I had forgotten how good EGGO waffles taste for breakfast. That’s one of many losses endured over the last year. It took our first trip to the grocery store in 54 weeks the other day to be able to wander around the shelves and aisles; that’s when I fully realized how limited it is to be relying upon Instacart.
The EGGO box caught my eye in the frozen food section. Thus began five idyllic mornings in a row of toasting, pouring real maple syrup and dabbing butter on the waffles and eating as slowly as possible while I lingered over a crossword puzzle.
It’s been a very long year, and the excursion to the grocery was one of those newly regained freedoms that have been made possible by our being vaccinated. Of course, we donned masks but were otherwise let loose to gawk again at all the goods. The occasional impulse buy seemed like scant reward for having been incredibly fastidious the past year in isolating ourselves and adhering to protective measures. Of course, during the shopping excursion I could not help but look with alarm at all the packaging, processing and junk food that was on offer. Some things do not change.
Nowadays, it seems enough just to get back a little of the way things were pre-pandemic. Like our family gathering at a birthday dinner Friday night– far more meaningful and satisfying than the Zoom session gathering we were confined to a year ago upon the same occasion. It’s been great being able to welcome the grandkids back into the house, sit at the table with them, play chess, watch TV, goof around and not worry.
I’ve been determined since the shutdown began in March of 2020 not to get complacent about life and work. I had lined up a lot of freelance writing and consulting and managed to get it all done without making site visits – just relying upon memory, my research library at home, Google Earth Pro, phone calls and, of course, a lot of Zoom.
Along the way I slept more than I had in years and dramatically reduced my sports viewing to create time for serious reading. It was nice to indulge the range of books that I did – it felt like being back in college. And I fulfilled a commitment to a dear colleague from my academic ties that we would write a book about politics, citizenship and the pandemic – which proved easier, I am now finding out, than finding a publisher for it. Much of my energy during 2020 was animated by my antipathy for a certain leading political figure who is no longer at center stage. The point of the book has been to explain how he got there and how what he advocated is not going to go away readily.
In retrospect, my wife, Jane, was right to store up basic household supplies well in advance of the impending shutdown. We (she) turned the dining room into a storage room. I stocked up at Staples with large plastic bins so we could keep our non-refrigerated food supplies at hand: one box for pastas and grains; another for canned good; a third for teas, coffee, spices and condiments; a fourth for crackers, cookies and snacks. Jane became even more of an expert in cooking soups and breads, some of which we stored in the downstairs freezer.

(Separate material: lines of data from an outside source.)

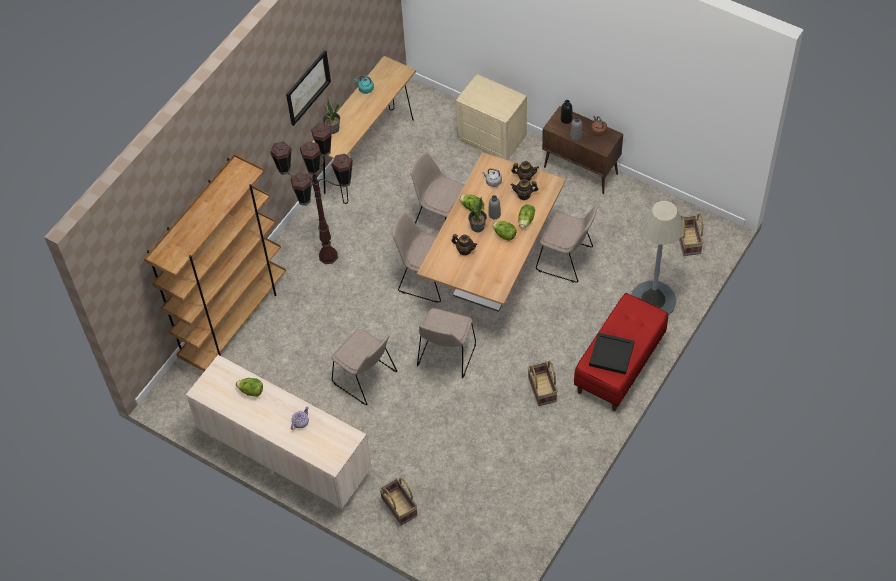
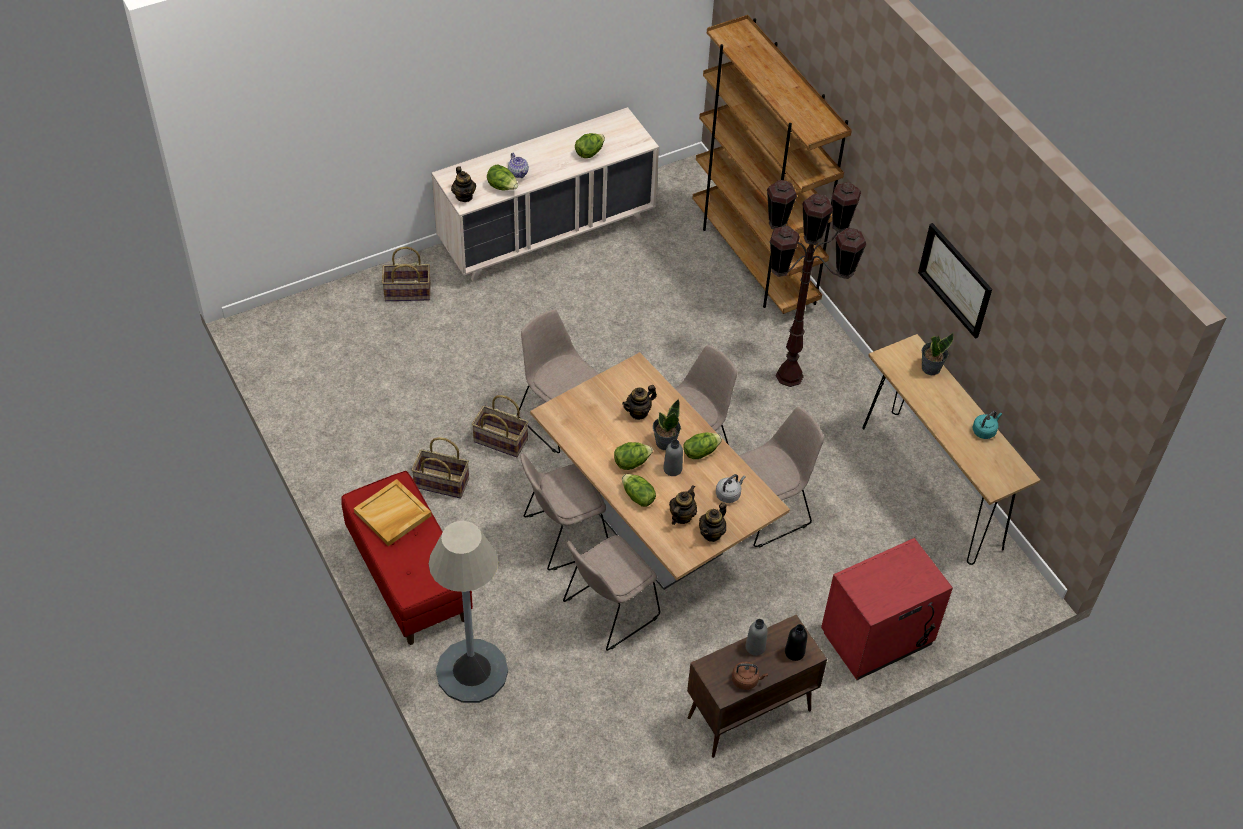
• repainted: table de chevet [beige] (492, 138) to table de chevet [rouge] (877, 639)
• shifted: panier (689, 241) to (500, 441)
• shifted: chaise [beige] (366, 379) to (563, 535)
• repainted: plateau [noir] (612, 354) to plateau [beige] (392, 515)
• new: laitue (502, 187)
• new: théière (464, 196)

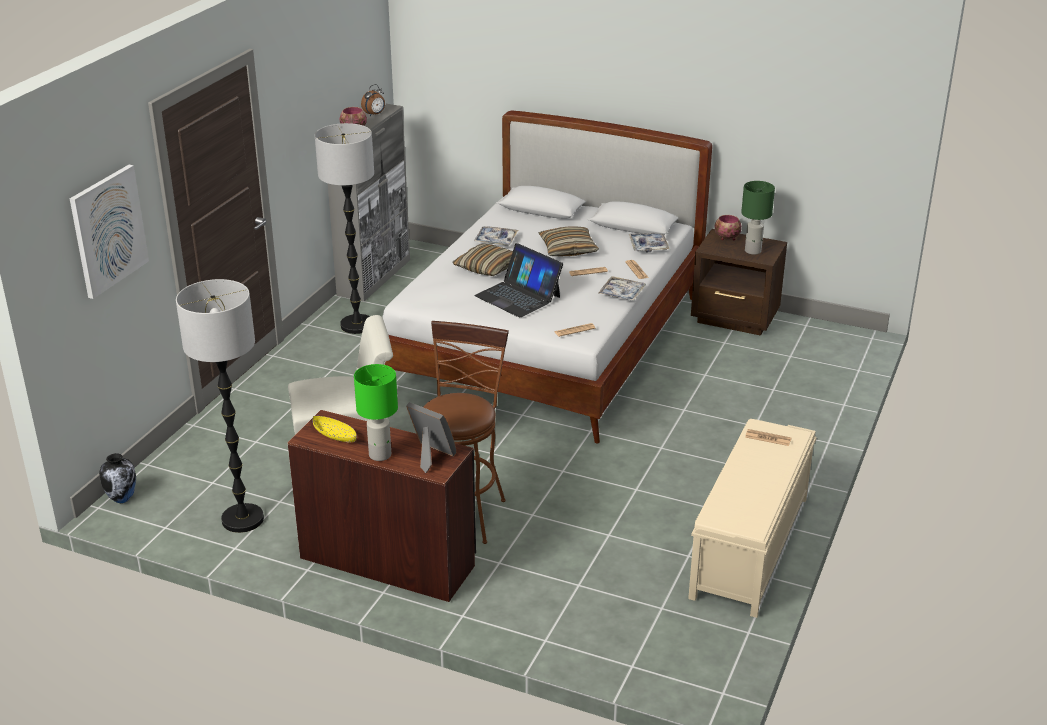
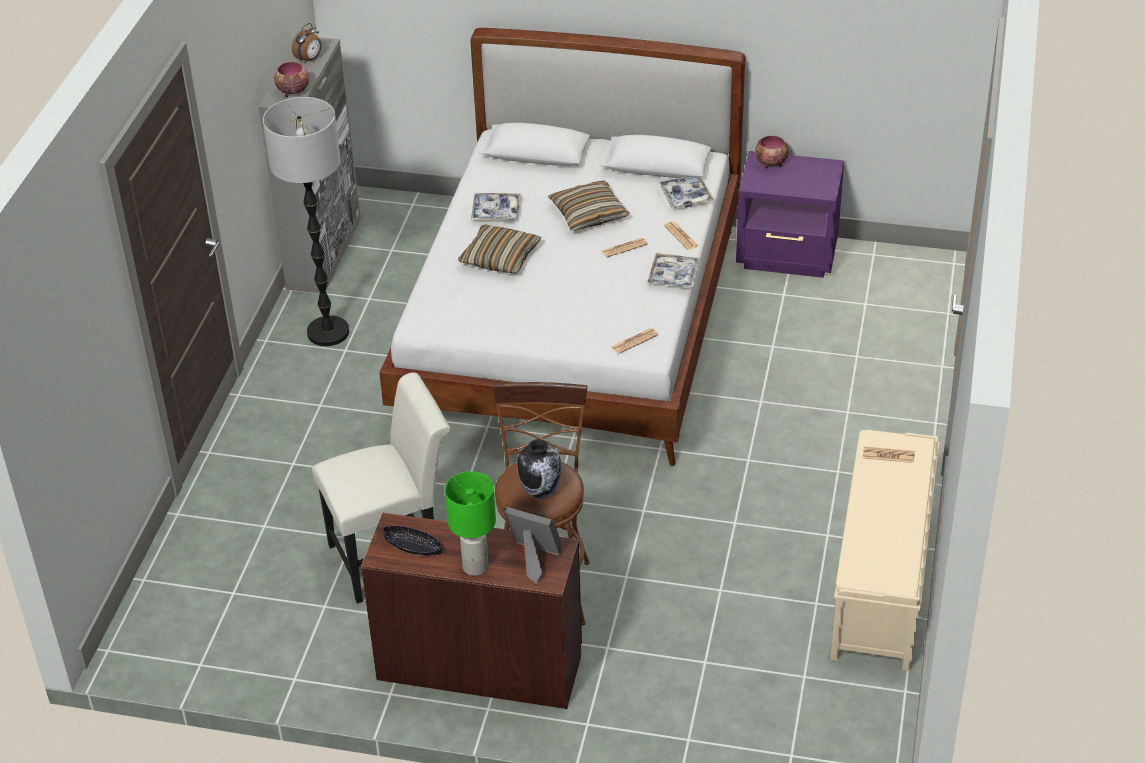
• gone: tableau (108, 230)
• gone: lampe de table [vert] (753, 251)
• repainted: table de chevet [marron] (735, 319) to table de chevet [violet] (788, 256)
• gone: ordinateur portable (518, 296)
• gone: lampadaire (243, 519)
• repainted: bol [jaune] (335, 435) to bol [noir] (413, 547)
• shifted: vase (122, 499) to (541, 492)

We have not once been in a restaurant all this time, nor will we go to one for the foreseeable future. There are just too many people out there who think the whole thing has been a hoax or who simply do not care about endangering the health of others. I suspect we will be dealing with this for a very long time.
At home we’ve now moved those bins into a back hallway and reclaimed the dining room. The weather is good enough for us to indulge Jane’s penchant for gardening – and mine for using motorized yard equipment clearing invasives, reclaiming paths and creating new garden beds. The best sign of all that life is returning is that somehow, in our little backyard pond that froze over this winter, some 30 goldfish, six frogs and a dozen tad poles managed to survive. It’s a good measure of resilience.